Shabbat Vayakheil 1 Marzo, 2019

Bambini di tutto il mondo conoscono la favola di Riccioli D’Oro e dei tre orsi– un’infelice famiglia orsina, la cui casa venne invasa da Riccioli D’Oro, che la devastò in poco tempo. Mangiò dalle tre scodelle di famiglia, si sedette nelle loro tre sedie e provò i loro tre letti. Per quanto riguarda questi ultimi, trovò che uno era troppo duro, uno troppo soffice mentre uno era felicemente perfetto.

Riccioli D’Oro fu una bambina davvero fortunata. Dato che, dopo aver sperimentato, riuscì ad allineare la sua realtà con il suo preconcetto del desiderabile, dell’atteso e del sufficiente. Alla fine tutto le andò per il meglio.

Questa storia non figura nella porzione di Torà di questa settimana. Parashat Vayakheil continua invece con il racconto della costruzione del tabernacolo. Questa porzione inizia con Mosè che chiede al suo popolo di contribuire con doni per portare avanti la costruzione del santuario– oro, argento, pietre preziose, stoffa pregiata et similia. Dio diede istruzioni a Mosè di accettare doni da chiunque lo facesse con il cuore e la gente non deluse le sue aspettative. La Torà ci racconta che gli Israeliti continuarono a portare doni giorno dopo giorno, fino a che gli artigiani andarono da Mosè e gli dissero : “La gente sta portando più del necessario rispetto al lavoro pianificato” Di conseguenza, Mosè disse al suo popolo di trattenersi dal portare altri doni, perché come recita la Torah, ham’lahchah hayetah dahyahm, i loro sforzi erano stati più che abbastanza rispetto ai lavori necessari.

E’ la parola “abbastanza” che portò al problema del santuario rispetto al materiale a disposizione. Mosè non aveva specificato quanto materiale fosse necessario in nessuno dei settori dove andavano fatti lavori, dimostrando che avere troppo può essere negativo tanto quanto avere poco. Con tutti i lavori necessari alla costruzione del santuario, ce ne volle di tempo prima che questo potesse essere considerato “perfetto”.

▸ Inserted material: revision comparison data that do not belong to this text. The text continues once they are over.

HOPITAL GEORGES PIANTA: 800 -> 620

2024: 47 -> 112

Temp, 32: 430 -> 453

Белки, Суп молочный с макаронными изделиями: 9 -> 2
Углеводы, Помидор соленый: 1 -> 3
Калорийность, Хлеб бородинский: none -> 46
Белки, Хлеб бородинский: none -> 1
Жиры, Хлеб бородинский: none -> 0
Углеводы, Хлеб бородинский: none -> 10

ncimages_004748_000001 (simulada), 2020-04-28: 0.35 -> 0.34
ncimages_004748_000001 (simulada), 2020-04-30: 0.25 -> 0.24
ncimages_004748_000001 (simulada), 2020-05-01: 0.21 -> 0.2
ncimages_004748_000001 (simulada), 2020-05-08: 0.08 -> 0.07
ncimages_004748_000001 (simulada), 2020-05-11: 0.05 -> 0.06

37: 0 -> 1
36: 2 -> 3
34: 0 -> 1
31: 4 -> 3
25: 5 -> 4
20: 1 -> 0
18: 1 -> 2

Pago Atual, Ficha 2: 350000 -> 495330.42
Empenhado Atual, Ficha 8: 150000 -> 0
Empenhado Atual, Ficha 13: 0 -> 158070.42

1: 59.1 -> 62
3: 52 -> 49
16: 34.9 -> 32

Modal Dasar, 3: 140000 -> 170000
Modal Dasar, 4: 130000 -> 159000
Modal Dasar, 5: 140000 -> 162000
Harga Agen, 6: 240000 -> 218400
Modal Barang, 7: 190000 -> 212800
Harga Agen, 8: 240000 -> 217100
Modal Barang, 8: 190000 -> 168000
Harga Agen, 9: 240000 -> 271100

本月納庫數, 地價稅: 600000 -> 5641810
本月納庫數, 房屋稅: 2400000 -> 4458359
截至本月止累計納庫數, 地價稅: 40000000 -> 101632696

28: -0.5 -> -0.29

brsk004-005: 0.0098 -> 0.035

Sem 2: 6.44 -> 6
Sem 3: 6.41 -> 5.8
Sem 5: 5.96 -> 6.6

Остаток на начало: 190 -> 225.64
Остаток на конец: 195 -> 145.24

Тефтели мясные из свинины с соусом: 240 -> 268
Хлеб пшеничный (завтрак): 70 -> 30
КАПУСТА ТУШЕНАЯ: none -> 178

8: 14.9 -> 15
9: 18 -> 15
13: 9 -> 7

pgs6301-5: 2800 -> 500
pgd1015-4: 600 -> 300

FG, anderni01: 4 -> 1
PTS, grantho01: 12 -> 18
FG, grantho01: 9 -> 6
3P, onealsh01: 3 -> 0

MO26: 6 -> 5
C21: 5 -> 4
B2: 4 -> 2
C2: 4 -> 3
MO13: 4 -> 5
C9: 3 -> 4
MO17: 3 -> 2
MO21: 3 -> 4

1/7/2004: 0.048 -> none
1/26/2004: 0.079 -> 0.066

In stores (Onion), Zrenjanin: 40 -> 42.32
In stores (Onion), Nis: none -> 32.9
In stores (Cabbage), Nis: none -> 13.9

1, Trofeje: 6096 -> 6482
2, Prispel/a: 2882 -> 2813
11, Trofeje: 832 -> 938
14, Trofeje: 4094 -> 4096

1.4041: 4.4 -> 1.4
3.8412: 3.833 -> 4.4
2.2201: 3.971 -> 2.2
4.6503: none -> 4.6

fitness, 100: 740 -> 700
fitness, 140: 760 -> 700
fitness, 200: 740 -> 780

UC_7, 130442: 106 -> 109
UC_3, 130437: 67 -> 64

Avere abbastanza è essenziale ma difficile da misurare. Dato che “abbastanza” è funzione del desiderabile, dell’atteso e del sufficiente, ed è soggetto ad una varietà di interpretazioni. Quand’è che una persona ha abbastanza soldi, tempo, amore o riconoscimenti? Per ciò che riguarda queste misure, cosa posso aspettarmi da altri e cosa possono aspettarsi da me? In altre parole, cosa e quando é “abbastanza”?

Purtroppo, non esiste un metodo preciso per indicarlo correttamente, ma credo che – tenendo conto degli attributi e dei doni che desideriamo- tutti abbiamo un senso di cosa per noi vuole dire “abbastanza”. Ciò nonostante, la nostra tendenza è di mantenere segreta questa misura, sia agli altri che a noi stessi. Una strategia migliore è comunicare questa misura ed esprimere in maniera candida ed onesta i nostri bisogni alle persone che per noi dovrebbero soddisfarli. Non è giusto considerare responsabili gli altri quando essi non ci danno ciò che non abbiamo loro nemmeno chiesto, e, in misura simile, dare la colpa al prossimo se questi non ha sentito ciò che non abbiamo mai detto. Questo fa pensare alle famoso parole “Non dovrei dirtelo, lo dovresti sapere e basta”. “Dovresti saperlo e basta” è una formula che mostra delusione, ed allo stesso tempo non né giusta né realistica. Può addirittura essere considerato irresponsabile il dare la colpa agli altri di non raggiungere una misura di sufficienza che non potrebbero mai soddisfare. Nessuno può riempire un buco nero..

Come Mosè con il tabernacolo e Riccioli D’Oro con la casa dei tre orsi, raggiungiamo la sufficienza solo tramite una serie di sperimentazioni o meglio tramite una costante negoziazione.

Quindi vi auguro Shabbat Shalom ed un buon riposo sabbatico che possa essere sufficiente per rafforzare e nutrire le vostre anime.